→ **PROBLEM TO WORK ON**
Copy out word for word the part of the records below that opens with the line containing "Top Verified Reviews" and closes with the line containing "In some instances, our photo may represent an", with both of those lines included.

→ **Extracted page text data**

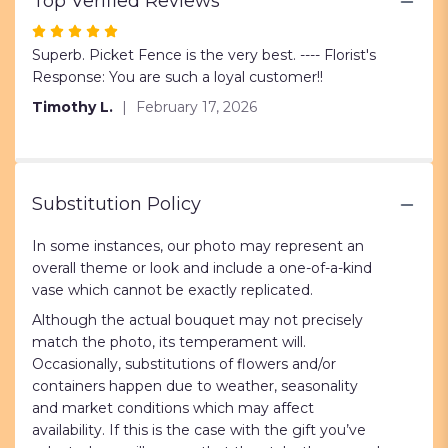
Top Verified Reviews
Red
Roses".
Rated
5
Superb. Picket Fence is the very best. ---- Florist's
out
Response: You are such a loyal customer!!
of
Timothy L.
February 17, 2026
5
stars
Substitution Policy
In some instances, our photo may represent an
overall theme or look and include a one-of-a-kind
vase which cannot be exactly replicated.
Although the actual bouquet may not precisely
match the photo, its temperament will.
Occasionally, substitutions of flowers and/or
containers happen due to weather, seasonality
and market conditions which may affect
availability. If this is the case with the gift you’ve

...

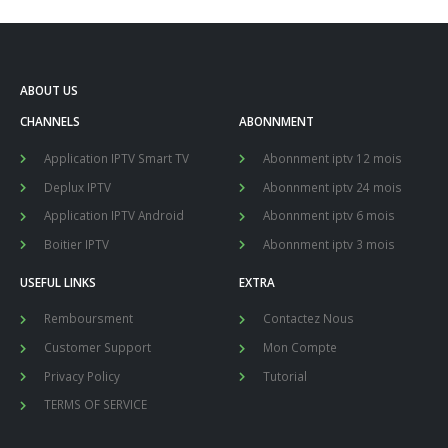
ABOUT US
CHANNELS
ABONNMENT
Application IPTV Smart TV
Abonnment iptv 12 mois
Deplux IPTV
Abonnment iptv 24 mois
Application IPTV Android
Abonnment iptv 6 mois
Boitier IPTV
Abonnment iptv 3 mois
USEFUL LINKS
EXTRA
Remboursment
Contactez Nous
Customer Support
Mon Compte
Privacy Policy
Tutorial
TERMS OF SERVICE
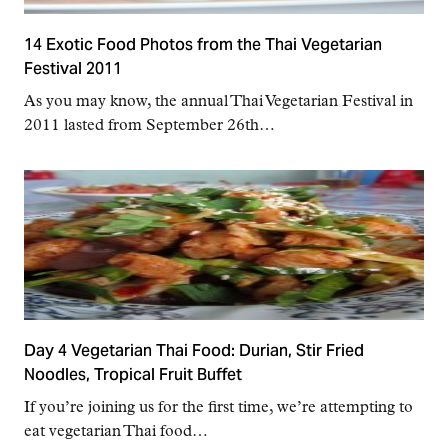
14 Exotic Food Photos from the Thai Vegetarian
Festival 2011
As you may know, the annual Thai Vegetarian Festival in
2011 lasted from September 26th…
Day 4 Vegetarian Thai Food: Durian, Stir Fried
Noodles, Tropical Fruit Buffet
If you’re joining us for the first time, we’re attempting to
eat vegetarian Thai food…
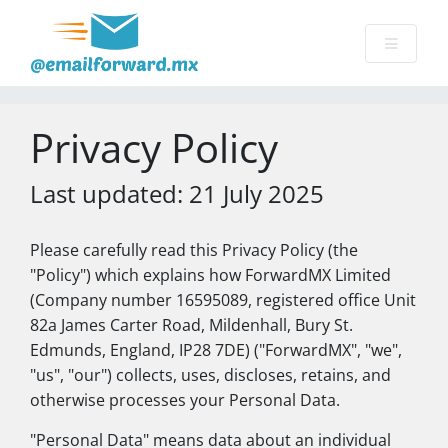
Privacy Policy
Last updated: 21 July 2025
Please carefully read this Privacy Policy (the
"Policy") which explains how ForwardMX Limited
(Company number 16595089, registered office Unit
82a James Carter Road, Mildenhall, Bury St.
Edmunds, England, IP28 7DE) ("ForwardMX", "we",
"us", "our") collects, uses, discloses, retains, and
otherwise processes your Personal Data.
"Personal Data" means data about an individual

→ **ANSWER TO THE PROBLEM**
Top Verified Reviews
Red
Roses".
Rated
5
Superb. Picket Fence is the very best. ---- Florist's
out
Response: You are such a loyal customer!!
of
Timothy L.
February 17, 2026
5
stars
Substitution Policy
In some instances, our photo may represent an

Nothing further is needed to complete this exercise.